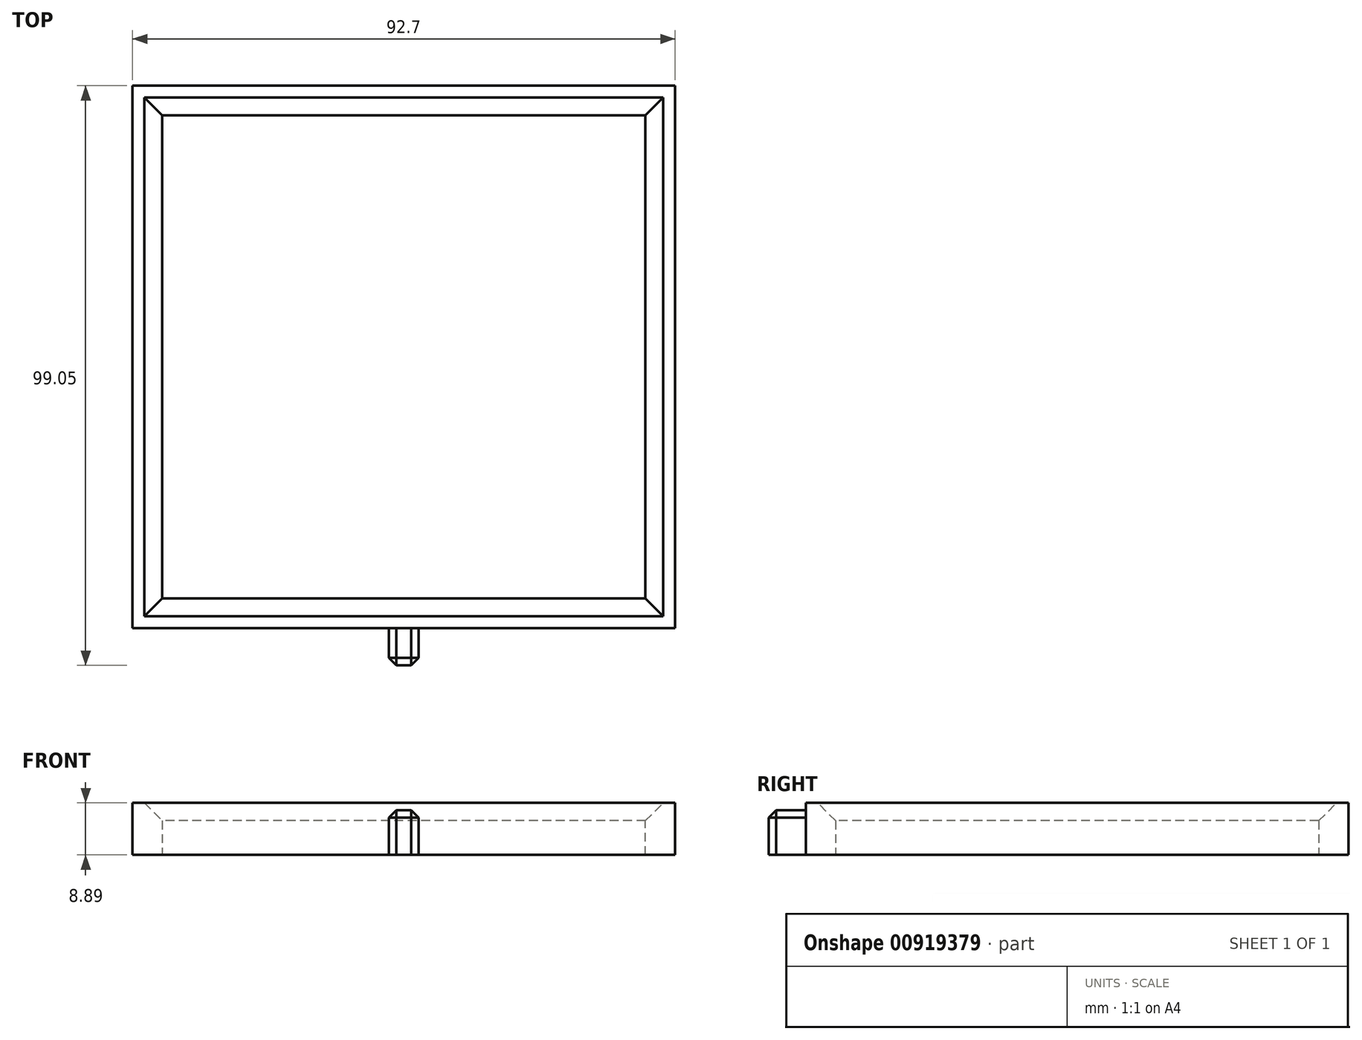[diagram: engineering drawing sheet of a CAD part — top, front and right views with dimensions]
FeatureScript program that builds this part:
annotation { "Feature Type Name" : "Feature", "Feature Type Description" : "" }
export const myFeature = defineFeature(function(context is Context, id is Id, definition is map)
    precondition{}
    {
        {
            var Q0;
            Q0=qCreatedBy(makeId("Front.planeOp"),FACE);
            var sketch = newSketch(context, id + "F0", { "sketchPlane" : qUnion([Q0])});
            skLineSegment(sketch, "E0", {"start": v(0, 0) * mm, "end": v(-41.28, 0) * mm});
            skLineSegment(sketch, "E1", {"start": v(0, 0) * mm, "end": v(41.28, 0) * mm});
            skLineSegment(sketch, "E2.bottom", {"start": v(-41.28, 0) * mm, "end": v(41.28, 0) * mm});
            skLineSegment(sketch, "E2.top", {"start": v(-41.28, -3.8) * mm, "end": v(41.28, -3.8) * mm});
            skLineSegment(sketch, "E2.left", {"start": v(-41.28, 0) * mm, "end": v(-41.28, -3.8) * mm});
            skLineSegment(sketch, "E2.right", {"start": v(41.28, 0) * mm, "end": v(41.28, -3.8) * mm});
            skLineSegment(sketch, "E3.bottom", {"start": v(-41.28, -3.8) * mm, "end": v(-46.35, -3.8) * mm});
            skLineSegment(sketch, "E3.top", {"start": v(-41.28, 5.08) * mm, "end": v(-46.36, 5.08) * mm});
            skLineSegment(sketch, "E3.left", {"start": v(-41.28, -3.8) * mm, "end": v(-41.28, 5.08) * mm});
            skLineSegment(sketch, "E3.right", {"start": v(-46.35, -3.8) * mm, "end": v(-46.35, 5.08) * mm});
            skLineSegment(sketch, "E4.bottom", {"start": v(41.28, -3.8) * mm, "end": v(46.36, -3.8) * mm});
            skLineSegment(sketch, "E4.top", {"start": v(41.28, 5.08) * mm, "end": v(46.36, 5.08) * mm});
            skLineSegment(sketch, "E4.left", {"start": v(41.28, -3.8) * mm, "end": v(41.28, 5.08) * mm});
            skLineSegment(sketch, "E4.right", {"start": v(46.36, -3.8) * mm, "end": v(46.36, 5.08) * mm});
            skSolve(sketch);
        }
        {
            var Q0;
            {var subQ3=sQuery(id+"F0.wireOp",EDGE,"E3.bottom");Q0=makeQuery(id+"F0.imprint","IMPRINT",FACE,{"disambiguationData":[TD([[makeQuery(id+"F0.imprint","IMPRINT",EDGE,{"derivedFrom":subQ3}),-1.0]])]});}
            var Q1;
            {var subQ0=sQuery(id+"F0.wireOp",EDGE,"E2.bottom");Q1=makeQuery(id+"F0.imprint","IMPRINT",FACE,{"disambiguationData":[TD([[makeQuery(id+"F0.imprint","IMPRINT",EDGE,{"derivedFrom":subQ0}),-1.0]])]});}
            var Q2;
            {var subQ3=sQuery(id+"F0.wireOp",EDGE,"E4.bottom");Q2=makeQuery(id+"F0.imprint","IMPRINT",FACE,{"disambiguationData":[TD([[makeQuery(id+"F0.imprint","IMPRINT",EDGE,{"derivedFrom":subQ3}),1.0]])]});}
            extrude(context, id + "F1", {"entities" : qUnion([Q0, Q1, Q2]), "endBound" : BoundingType.SYMMETRIC, "depth" : 82.55 * mm, "offsetDistance" : 25.4 * mm});
        }
        {
            var Q0;
            Q0=makeQuery(id+"F1.opExtrude","CAP_FACE",FACE,{"disambiguationData":[OSD([sQuery(id+"F0.wireOp",EDGE,"E2.bottom"),sQuery(id+"F0.wireOp",EDGE,"E2.top"),sQuery(id+"F0.wireOp",EDGE,"E3.bottom"),sQuery(id+"F0.wireOp",EDGE,"E3.top"),sQuery(id+"F0.wireOp",EDGE,"E3.left"),sQuery(id+"F0.wireOp",EDGE,"E3.right"),sQuery(id+"F0.wireOp",EDGE,"E4.bottom"),sQuery(id+"F0.wireOp",EDGE,"E4.top"),sQuery(id+"F0.wireOp",EDGE,"E4.left"),sQuery(id+"F0.wireOp",EDGE,"E4.right")])],"isStart":true});
            var sketch = newSketch(context, id + "F2", { "sketchPlane" : qUnion([Q0])});
            skLineSegment(sketch, "E5.bottom", {"start": v(-46.36, -3.8) * mm, "end": v(46.36, -3.8) * mm});
            skLineSegment(sketch, "E5.top", {"start": v(-46.36, 5.08) * mm, "end": v(46.36, 5.08) * mm});
            skLineSegment(sketch, "E5.left", {"start": v(-46.36, -3.8) * mm, "end": v(-46.36, 5.08) * mm});
            skLineSegment(sketch, "E5.right", {"start": v(46.36, -3.8) * mm, "end": v(46.36, 5.08) * mm});
            skSolve(sketch);
        }
        {
            var Q0;
            Q0=makeQuery(id+"F2.imprint","IMPRINT",FACE,{"disambiguationData":[TD([[makeQuery(id+"F2.imprint","IMPRINT",EDGE,{"derivedFrom":makeQuery(id+"F1.opExtrude","CAP_EDGE",EDGE,{"disambiguationData":[OSD([sQuery(id+"F0.wireOp",EDGE,"E2.bottom")])],"isStart":true})}),-1.0]])]});
            var Q1;
            Q1=makeQuery(id+"F2.imprint","IMPRINT",FACE,{"disambiguationData":[TD([[makeQuery(id+"F2.imprint","IMPRINT",EDGE,{"derivedFrom":sQuery(id+"F2.wireOp",EDGE,"E5.bottom")}),1.0]])]});
            extrude(context, id + "F3", {"entities" : qUnion([Q0, Q1]), "operationType" : NewBodyOperationType.ADD, "depth" : 5.08 * mm, "offsetDistance" : 25.4 * mm});
        }
        {
            var Q0;
            Q0=makeQuery(id+"F1.opExtrude","CAP_FACE",FACE,{"disambiguationData":[OSD([sQuery(id+"F0.wireOp",EDGE,"E2.bottom"),sQuery(id+"F0.wireOp",EDGE,"E2.top"),sQuery(id+"F0.wireOp",EDGE,"E3.bottom"),sQuery(id+"F0.wireOp",EDGE,"E3.top"),sQuery(id+"F0.wireOp",EDGE,"E3.left"),sQuery(id+"F0.wireOp",EDGE,"E3.right"),sQuery(id+"F0.wireOp",EDGE,"E4.bottom"),sQuery(id+"F0.wireOp",EDGE,"E4.top"),sQuery(id+"F0.wireOp",EDGE,"E4.left"),sQuery(id+"F0.wireOp",EDGE,"E4.right")])],"isStart":false});
            var sketch = newSketch(context, id + "F4", { "sketchPlane" : qUnion([Q0])});
            skLineSegment(sketch, "E6.bottom", {"start": v(-46.36, -3.8) * mm, "end": v(46.36, -3.8) * mm});
            skLineSegment(sketch, "E6.top", {"start": v(-46.36, 5.08) * mm, "end": v(46.36, 5.08) * mm});
            skLineSegment(sketch, "E6.left", {"start": v(-46.35, -3.8) * mm, "end": v(-46.35, 5.08) * mm});
            skLineSegment(sketch, "E6.right", {"start": v(46.36, -3.8) * mm, "end": v(46.36, 5.08) * mm});
            skSolve(sketch);
        }
        {
            var Q0;
            Q0 = qSketchRegion(id + "F4", true);
            extrude(context, id + "F5", {"entities" : qUnion([Q0]), "operationType" : NewBodyOperationType.ADD, "depth" : 5.08 * mm, "offsetDistance" : 25.4 * mm});
        }
        {
            var Q0;
            Q0=makeQuery(id+"F5.opExtrude","CAP_FACE",FACE,{"disambiguationData":[OSD([sQuery(id+"F4.wireOp",EDGE,"E6.bottom"),sQuery(id+"F4.wireOp",EDGE,"E6.top"),sQuery(id+"F4.wireOp",EDGE,"E6.left"),sQuery(id+"F4.wireOp",EDGE,"E6.right")])],"isStart":false});
            var sketch = newSketch(context, id + "F6", { "sketchPlane" : qUnion([Q0])});
            skLineSegment(sketch, "E7.bottom", {"start": v(2.54, -3.8) * mm, "end": v(-2.54, -3.8) * mm});
            skLineSegment(sketch, "E7.top", {"start": v(2.54, 3.8) * mm, "end": v(-2.54, 3.8) * mm});
            skLineSegment(sketch, "E7.left", {"start": v(2.54, -3.8) * mm, "end": v(2.54, 3.8) * mm});
            skLineSegment(sketch, "E7.right", {"start": v(-2.54, -3.8) * mm, "end": v(-2.54, 3.8) * mm});
            skPoint(sketch, "E7.middle", {"position": v(0, 0) * mm});
            skSolve(sketch);
        }
        {
            var Q0;
            Q0 = qSketchRegion(id + "F6", true);
            extrude(context, id + "F7", {"entities" : qUnion([Q0]), "operationType" : NewBodyOperationType.ADD, "depth" : 6.35 * mm, "offsetDistance" : 25.4 * mm});
        }
        {
            var Q0;
            Q0=makeQuery(id+"F7.opExtrude","SWEPT_EDGE",EDGE,{"disambiguationData":[OSD([sQuery(id+"F6.wireOp",EDGE,"E7.top"),sQuery(id+"F6.wireOp",EDGE,"E7.right")])]});
            var Q1;
            Q1=makeQuery(id+"F7.opExtrude","SWEPT_EDGE",EDGE,{"disambiguationData":[OSD([sQuery(id+"F6.wireOp",EDGE,"E7.top"),sQuery(id+"F6.wireOp",EDGE,"E7.left")])]});
            var Q2;
            Q2=makeQuery(id+"F7.opExtrude","CAP_EDGE",EDGE,{"disambiguationData":[OSD([sQuery(id+"F6.wireOp",EDGE,"E7.top")])],"isStart":false});
            var Q3;
            Q3=makeQuery(id+"F7.opExtrude","CAP_EDGE",EDGE,{"disambiguationData":[OSD([sQuery(id+"F6.wireOp",EDGE,"E7.left")])],"isStart":false});
            var Q4;
            Q4=makeQuery(id+"F7.opExtrude","CAP_EDGE",EDGE,{"disambiguationData":[OSD([sQuery(id+"F6.wireOp",EDGE,"E7.right")])],"isStart":false});
            chamfer(context, id + "F8", {"entities" : qUnion([Q0, Q1, Q2, Q3, Q4]), "width" : 1.27 * mm, "tangentPropagation" : true});
        }
        {
            var Q0;
            Q0=makeQuery(id+"F1.opExtrude","SWEPT_EDGE",EDGE,{"disambiguationData":[OSD([sQuery(id+"F0.wireOp",EDGE,"E3.top"),sQuery(id+"F0.wireOp",EDGE,"E3.left")])]});
            var Q1;
            Q1=makeQuery(id+"F5.opExtrude","CAP_EDGE",EDGE,{"disambiguationData":[OSD([sQuery(id+"F4.wireOp",EDGE,"E6.top")])],"isStart":true});
            var Q2;
            Q2=makeQuery(id+"F3.opExtrude","CAP_EDGE",EDGE,{"disambiguationData":[OSD([sQuery(id+"F2.wireOp",EDGE,"E5.top")])],"isStart":true});
            var Q3;
            Q3=makeQuery(id+"F1.opExtrude","SWEPT_EDGE",EDGE,{"disambiguationData":[OSD([sQuery(id+"F0.wireOp",EDGE,"E4.top"),sQuery(id+"F0.wireOp",EDGE,"E4.left")])]});
            chamfer(context, id + "F9", {"entities" : qUnion([Q0, Q1, Q2, Q3]), "width" : 3.05 * mm, "tangentPropagation" : true});
        }
    });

Task
Pick out each line of the entries above that contains the string "qSketchRegion".

Response to this task
            Q0 = qSketchRegion(id + "F4", true);
            Q0 = qSketchRegion(id + "F6", true);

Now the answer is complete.